2009/08/09

Aus der Dunkelkammer

Fast ein Jahr ist nun das neueste Werk von Günter Grass alt, gelesen habe ich es aber erst jetzt. Der im September 2008 erschienene Roman Die Box. Dunkelkammergeschichten ist quasi eine Fortsetzung seiner Autobiographie, die im Jahre 2006 für großes Aufsehen gesorgt hatte. Im Werk Beim Häuten der Zwiebel kommt Grass nämlich auf seine Mitgliedschaft in der Waffen-SS zu sprechen, die bis dato der Öffentlichkeit nicht bekannt war.
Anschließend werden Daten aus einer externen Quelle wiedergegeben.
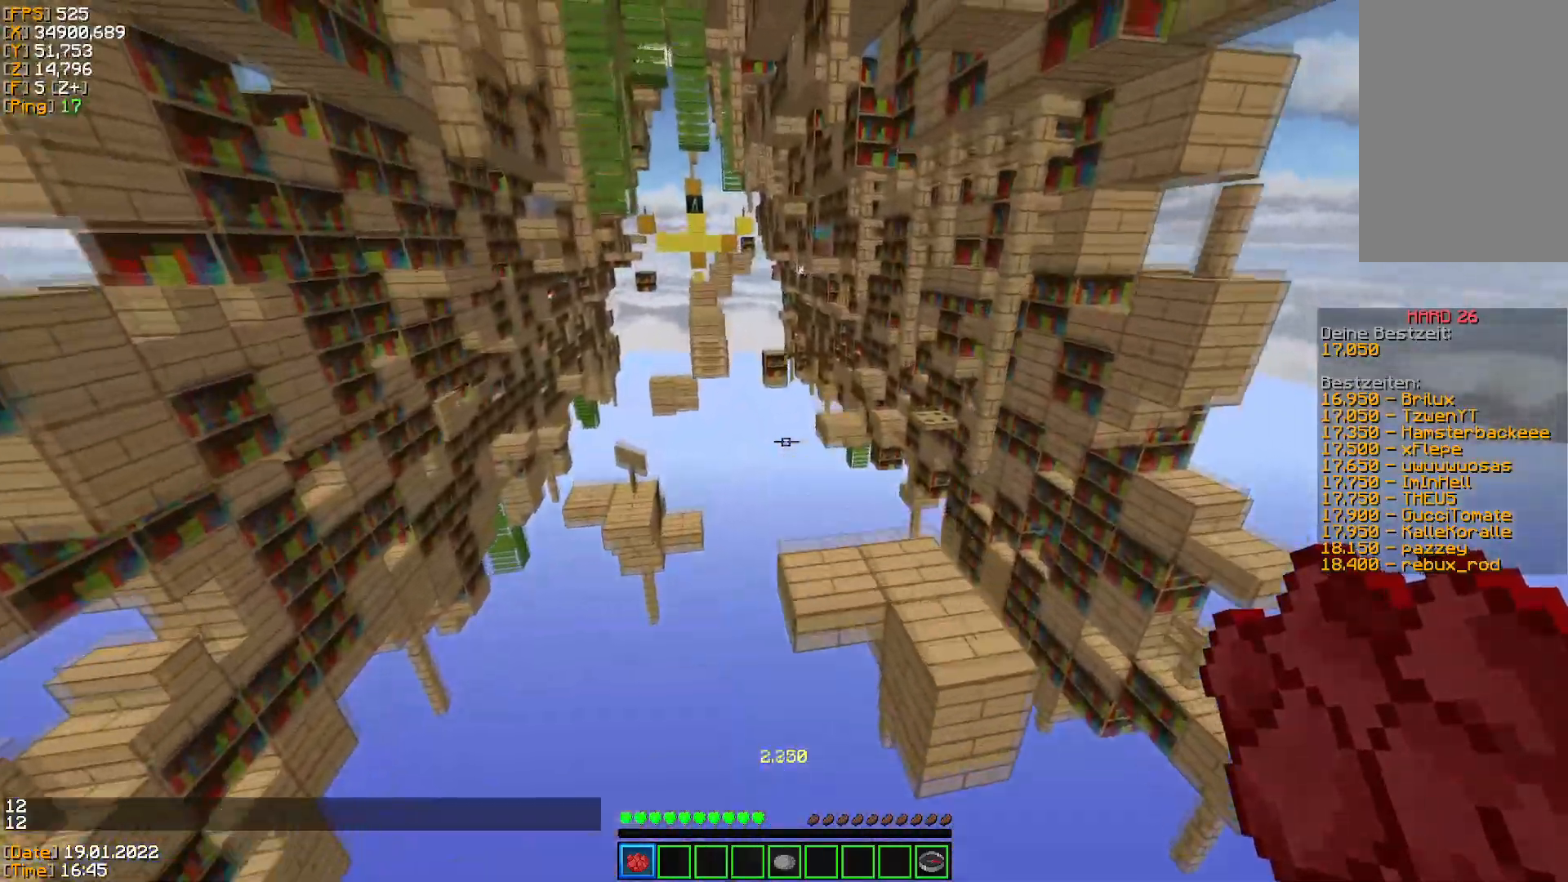
{"keys": ["w"], "mouse": [], "events": [[17, "space", "up"]]}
Dieses Buch nun ist jedoch nur quasi eine Fortsetzung und nur quasi eine Autobiographie. Es kommen nämlich größtenteils die acht Kinder des Vaters zu Wort, wobei sie natürlich genauso wenig mit den Kindern von Grass gleichgesetzt werden können, wie der Vater mit dem Schriftsteller. Trotzdem werden hier bedeutende und weniger bedeutende Ereignisse aus dem Leben des Autors aufgezeigt, die teilweise bereits aus dem Lebenslauf von Grass bekannt sind.
Bis Ende der neunziger Jahre erhalten wir zum Teil intime Einblicke in das Leben des Schriftstellers, seine Familie und seine Arbeit. All dies wird begleitet von einer Freundin der Familie, Maria Rama, die mit ihrer Box – einem alten Fotoapparat – wichtige und weniger wichtige Momente des Familienlebens festhält. Wirklichkeit und Fiktion vermischen sich dabei nicht nur bei den erzählten Ereignissen, sondern auch bei den gemachten Aufnahmen, da Marie mit ihrer Kamera auch die Wünsche der Familienmitglieder, Vergangenes und Zukünftiges abzubilden vermag.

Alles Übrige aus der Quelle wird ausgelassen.